C K Wells et al. Am J Epidemiol. 1988 Nov.

Abstract

Autopsy studies have shown that lung cancer is often not detected during life and that a correct antemortem diagnosis is made preferentially in patients with pulmonary symptoms, in smokers, and in men. The current research was done as a case-control study to determine whether the autopsy suggestions of detection bias in diagnostic pursuit of lung cancer were confirmed by the way that sputum Papanicolaou smears (Pap smears) were ordered in an inpatient setting. The cases were 385 hospitalized patients in whom sputum Pap tests had been newly performed from October 1977 to September 1980. Each case was matched by age, admission date, and admission diagnosis to a control patient who had not received a Pap test. Excluded from the study were patients in whom sputum Pap tests were obligatory (e.g., those with manifestations of hemoptysis) or unnecessary (e.g., those with a previous diagnosis of lung cancer or multiple previous sputum Pap tests). Demographic data, amount and duration of cigarette smoking, and details of clinical manifestations were extracted from the patients' medical records by research assistants blind to the study hypothesis. Compared with controls, the cases had distinctive elevations in odds ratios for chronic cough, recent cough, male sex, and cigarette smoking, which also showed a distinctive dose-response relation.
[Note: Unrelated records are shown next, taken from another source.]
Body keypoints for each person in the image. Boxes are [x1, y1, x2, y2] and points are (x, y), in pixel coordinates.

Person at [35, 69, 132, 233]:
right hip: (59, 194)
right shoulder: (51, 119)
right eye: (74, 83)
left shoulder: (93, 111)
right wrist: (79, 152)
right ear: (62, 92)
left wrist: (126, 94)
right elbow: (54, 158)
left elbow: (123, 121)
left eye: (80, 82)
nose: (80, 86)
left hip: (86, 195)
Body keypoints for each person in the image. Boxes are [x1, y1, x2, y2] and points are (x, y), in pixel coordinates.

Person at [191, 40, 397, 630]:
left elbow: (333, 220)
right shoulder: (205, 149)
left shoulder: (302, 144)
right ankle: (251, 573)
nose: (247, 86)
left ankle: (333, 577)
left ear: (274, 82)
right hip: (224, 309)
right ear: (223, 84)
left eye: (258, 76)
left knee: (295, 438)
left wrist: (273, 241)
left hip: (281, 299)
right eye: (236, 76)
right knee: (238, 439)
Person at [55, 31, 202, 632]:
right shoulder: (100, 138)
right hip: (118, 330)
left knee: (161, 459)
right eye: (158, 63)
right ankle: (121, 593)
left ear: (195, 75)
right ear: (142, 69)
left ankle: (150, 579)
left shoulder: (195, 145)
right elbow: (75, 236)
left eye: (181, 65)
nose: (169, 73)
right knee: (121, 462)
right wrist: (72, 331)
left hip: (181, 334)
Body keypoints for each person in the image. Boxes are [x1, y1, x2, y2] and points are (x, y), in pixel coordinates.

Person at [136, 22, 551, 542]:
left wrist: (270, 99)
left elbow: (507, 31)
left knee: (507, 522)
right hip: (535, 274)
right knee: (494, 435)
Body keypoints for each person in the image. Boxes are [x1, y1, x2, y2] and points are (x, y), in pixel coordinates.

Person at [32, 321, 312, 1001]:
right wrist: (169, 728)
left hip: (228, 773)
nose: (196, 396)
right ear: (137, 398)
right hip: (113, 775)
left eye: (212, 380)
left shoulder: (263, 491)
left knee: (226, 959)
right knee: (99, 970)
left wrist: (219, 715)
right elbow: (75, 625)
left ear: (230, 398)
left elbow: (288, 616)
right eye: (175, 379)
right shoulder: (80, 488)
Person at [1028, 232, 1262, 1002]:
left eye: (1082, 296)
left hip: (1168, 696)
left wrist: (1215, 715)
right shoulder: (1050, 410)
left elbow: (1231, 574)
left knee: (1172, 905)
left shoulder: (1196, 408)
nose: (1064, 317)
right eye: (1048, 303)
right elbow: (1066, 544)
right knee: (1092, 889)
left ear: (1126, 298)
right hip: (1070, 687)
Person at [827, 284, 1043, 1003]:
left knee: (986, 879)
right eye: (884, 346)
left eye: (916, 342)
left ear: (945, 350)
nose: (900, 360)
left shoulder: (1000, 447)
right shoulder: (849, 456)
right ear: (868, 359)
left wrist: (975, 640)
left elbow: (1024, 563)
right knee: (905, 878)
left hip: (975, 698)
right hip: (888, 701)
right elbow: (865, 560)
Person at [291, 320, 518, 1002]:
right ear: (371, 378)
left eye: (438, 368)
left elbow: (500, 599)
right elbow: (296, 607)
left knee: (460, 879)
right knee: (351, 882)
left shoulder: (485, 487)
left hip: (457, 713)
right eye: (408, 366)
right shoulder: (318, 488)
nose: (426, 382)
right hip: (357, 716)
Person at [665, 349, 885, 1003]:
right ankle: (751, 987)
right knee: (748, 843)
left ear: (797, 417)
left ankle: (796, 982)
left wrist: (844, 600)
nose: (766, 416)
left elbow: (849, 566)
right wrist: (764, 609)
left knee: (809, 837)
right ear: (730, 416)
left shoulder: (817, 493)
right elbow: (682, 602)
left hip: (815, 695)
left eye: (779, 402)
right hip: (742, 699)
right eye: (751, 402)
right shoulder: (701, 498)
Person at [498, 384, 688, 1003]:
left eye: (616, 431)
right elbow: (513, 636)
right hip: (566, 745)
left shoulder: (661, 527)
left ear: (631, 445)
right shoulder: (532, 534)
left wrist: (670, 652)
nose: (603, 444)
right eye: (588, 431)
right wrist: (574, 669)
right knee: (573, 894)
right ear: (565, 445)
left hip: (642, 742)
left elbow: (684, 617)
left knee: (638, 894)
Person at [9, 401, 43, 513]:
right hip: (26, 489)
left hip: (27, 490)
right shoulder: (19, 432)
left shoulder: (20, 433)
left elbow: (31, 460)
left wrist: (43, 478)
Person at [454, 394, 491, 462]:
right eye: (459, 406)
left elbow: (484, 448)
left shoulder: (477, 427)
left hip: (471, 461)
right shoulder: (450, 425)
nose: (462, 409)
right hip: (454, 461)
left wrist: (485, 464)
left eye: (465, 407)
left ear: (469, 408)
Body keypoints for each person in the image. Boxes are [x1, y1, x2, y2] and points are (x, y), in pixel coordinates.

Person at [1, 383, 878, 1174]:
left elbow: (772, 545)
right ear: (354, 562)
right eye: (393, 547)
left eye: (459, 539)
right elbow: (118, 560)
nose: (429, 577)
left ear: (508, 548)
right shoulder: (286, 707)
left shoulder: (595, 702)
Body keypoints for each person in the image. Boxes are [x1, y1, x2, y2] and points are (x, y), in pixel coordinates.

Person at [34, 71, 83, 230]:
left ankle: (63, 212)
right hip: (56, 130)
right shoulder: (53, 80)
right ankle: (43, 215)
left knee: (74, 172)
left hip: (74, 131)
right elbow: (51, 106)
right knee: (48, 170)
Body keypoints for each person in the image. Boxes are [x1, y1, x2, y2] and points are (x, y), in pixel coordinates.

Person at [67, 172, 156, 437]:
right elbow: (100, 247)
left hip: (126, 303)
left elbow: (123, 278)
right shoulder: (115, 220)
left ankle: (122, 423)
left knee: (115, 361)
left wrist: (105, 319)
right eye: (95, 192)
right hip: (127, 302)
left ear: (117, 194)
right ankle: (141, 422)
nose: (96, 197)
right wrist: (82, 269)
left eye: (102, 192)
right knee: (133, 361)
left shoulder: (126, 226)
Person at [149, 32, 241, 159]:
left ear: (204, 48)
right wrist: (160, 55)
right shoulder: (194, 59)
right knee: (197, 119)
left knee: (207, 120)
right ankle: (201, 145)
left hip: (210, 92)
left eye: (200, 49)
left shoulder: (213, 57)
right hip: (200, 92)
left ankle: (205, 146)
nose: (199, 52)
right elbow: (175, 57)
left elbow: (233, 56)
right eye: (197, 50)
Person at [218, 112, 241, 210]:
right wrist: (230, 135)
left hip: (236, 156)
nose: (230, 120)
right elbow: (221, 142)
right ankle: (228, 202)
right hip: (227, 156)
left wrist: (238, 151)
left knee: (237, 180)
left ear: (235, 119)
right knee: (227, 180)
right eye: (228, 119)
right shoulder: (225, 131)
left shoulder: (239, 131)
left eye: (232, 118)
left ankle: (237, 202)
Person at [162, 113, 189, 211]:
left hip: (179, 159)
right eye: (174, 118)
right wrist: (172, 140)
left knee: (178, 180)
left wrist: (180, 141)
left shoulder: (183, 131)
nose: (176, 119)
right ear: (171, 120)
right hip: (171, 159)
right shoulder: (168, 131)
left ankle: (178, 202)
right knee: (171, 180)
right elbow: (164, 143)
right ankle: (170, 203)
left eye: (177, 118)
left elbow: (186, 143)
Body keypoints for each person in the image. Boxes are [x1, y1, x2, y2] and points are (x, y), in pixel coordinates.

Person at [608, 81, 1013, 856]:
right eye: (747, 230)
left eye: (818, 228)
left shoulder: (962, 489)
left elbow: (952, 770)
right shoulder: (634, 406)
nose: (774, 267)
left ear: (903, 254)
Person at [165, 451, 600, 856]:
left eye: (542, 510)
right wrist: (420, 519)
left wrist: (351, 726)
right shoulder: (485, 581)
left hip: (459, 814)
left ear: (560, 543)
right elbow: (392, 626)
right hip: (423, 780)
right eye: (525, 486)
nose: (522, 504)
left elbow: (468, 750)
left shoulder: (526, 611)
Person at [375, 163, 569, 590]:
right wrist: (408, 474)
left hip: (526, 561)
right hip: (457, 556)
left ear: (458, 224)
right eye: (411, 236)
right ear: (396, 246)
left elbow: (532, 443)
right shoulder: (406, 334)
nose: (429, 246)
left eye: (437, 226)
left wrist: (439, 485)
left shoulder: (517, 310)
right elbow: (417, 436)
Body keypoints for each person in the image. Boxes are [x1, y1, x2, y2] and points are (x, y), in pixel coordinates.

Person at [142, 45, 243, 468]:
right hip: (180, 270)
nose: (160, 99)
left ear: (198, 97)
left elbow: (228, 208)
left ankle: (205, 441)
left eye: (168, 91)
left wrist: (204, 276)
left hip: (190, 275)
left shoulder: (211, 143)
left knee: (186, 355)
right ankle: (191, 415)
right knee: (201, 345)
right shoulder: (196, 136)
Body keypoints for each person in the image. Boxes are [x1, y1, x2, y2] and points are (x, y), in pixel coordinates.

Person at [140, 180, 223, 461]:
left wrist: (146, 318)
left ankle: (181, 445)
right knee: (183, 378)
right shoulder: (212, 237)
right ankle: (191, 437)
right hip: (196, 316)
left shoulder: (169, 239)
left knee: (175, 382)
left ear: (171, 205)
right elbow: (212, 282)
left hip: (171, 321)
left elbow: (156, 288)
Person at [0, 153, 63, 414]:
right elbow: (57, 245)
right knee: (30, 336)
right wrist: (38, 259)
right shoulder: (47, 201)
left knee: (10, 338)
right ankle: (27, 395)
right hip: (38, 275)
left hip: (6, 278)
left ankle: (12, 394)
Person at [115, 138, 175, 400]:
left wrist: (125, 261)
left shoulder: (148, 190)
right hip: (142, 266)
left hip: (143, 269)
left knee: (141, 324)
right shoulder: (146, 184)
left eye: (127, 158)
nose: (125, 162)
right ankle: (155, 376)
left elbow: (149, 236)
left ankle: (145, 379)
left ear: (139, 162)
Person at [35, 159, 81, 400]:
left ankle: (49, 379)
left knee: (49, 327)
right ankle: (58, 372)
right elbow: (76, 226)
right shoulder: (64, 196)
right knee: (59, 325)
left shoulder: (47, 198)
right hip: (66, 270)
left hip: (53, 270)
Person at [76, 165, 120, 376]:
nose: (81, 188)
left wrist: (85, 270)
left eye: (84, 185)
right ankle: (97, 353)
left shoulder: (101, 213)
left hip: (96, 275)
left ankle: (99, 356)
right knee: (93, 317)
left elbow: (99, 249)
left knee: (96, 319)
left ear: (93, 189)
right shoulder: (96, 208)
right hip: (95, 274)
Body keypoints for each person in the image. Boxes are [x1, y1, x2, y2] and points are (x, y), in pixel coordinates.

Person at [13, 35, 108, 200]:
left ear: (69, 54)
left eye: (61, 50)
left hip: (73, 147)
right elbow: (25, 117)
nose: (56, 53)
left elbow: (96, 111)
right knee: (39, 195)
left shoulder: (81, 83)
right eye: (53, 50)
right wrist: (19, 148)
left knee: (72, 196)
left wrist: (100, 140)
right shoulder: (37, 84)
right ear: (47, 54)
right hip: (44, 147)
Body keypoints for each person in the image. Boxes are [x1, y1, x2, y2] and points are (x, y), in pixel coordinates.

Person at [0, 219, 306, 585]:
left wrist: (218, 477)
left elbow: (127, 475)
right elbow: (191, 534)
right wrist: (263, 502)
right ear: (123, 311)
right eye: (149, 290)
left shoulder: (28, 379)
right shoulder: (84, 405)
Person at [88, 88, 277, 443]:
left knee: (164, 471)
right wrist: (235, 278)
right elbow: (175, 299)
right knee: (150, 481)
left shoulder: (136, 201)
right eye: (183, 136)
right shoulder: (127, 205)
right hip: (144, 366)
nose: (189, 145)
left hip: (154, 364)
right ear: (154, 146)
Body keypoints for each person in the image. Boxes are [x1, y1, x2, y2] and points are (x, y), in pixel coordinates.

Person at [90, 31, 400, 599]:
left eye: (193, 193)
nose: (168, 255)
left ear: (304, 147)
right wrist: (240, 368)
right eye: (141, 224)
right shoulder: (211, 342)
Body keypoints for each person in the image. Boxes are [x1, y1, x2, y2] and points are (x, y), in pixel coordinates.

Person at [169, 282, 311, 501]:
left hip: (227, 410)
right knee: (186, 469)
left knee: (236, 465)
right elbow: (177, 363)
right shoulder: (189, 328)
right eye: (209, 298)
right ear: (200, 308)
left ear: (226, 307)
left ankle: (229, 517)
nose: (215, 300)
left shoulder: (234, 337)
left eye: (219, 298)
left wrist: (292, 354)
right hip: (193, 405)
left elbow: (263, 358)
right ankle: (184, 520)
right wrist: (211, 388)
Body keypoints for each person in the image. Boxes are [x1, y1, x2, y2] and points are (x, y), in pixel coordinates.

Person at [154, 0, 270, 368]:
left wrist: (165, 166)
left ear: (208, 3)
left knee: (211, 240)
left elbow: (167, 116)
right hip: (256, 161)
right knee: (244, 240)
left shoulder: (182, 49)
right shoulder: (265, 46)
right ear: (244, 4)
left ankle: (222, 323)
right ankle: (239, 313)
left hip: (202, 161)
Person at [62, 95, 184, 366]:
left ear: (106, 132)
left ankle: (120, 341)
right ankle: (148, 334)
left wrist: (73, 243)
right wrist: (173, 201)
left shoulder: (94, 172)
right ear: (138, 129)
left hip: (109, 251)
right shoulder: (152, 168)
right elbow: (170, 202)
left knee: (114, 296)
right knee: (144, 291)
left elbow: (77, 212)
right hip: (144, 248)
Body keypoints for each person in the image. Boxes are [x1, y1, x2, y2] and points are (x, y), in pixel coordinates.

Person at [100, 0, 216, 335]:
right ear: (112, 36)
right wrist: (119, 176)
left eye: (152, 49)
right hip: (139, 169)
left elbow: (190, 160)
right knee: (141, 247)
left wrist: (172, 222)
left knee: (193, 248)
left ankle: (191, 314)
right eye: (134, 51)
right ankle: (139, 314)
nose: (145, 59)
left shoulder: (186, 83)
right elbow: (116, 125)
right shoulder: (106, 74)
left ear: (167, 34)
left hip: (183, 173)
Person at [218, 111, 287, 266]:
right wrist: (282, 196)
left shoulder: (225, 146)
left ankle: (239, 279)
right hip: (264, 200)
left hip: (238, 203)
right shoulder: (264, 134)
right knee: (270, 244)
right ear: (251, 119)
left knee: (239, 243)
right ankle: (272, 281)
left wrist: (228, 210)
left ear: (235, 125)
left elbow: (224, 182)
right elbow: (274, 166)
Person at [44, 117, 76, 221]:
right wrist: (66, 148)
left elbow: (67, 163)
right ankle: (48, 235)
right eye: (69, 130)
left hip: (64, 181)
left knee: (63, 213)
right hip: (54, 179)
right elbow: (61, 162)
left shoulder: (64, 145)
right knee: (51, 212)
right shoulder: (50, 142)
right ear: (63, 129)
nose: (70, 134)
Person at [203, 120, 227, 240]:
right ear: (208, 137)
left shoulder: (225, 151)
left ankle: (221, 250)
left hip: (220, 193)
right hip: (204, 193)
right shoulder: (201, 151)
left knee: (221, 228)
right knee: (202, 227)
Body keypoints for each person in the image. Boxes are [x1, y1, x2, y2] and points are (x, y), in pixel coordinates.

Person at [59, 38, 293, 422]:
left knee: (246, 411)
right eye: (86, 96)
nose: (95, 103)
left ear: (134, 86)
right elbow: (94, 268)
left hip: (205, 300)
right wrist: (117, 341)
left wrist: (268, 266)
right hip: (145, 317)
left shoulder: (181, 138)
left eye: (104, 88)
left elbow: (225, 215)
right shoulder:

In multivariate analyses, all four of these "risk factors" for selective ordering of a sputum Pap smear remained independently highly significant. In the extreme category, men who smoked and coughed were 22 times more likely to have a sputum Pap test ordered than were nonsmoking women who did not cough. Clinically, the results suggest that women and nonsmokers may be deprived of appropriate diagnosis and therapy unless a diagnostic workup for lung cancer is guided mainly by radiographic findings and presenting manifestations. Statistically, detection bias has probably led to an excessively elevated magnitude for the cigarette smoking-lung cancer association and to a falsely low estimate of incidence rates in women.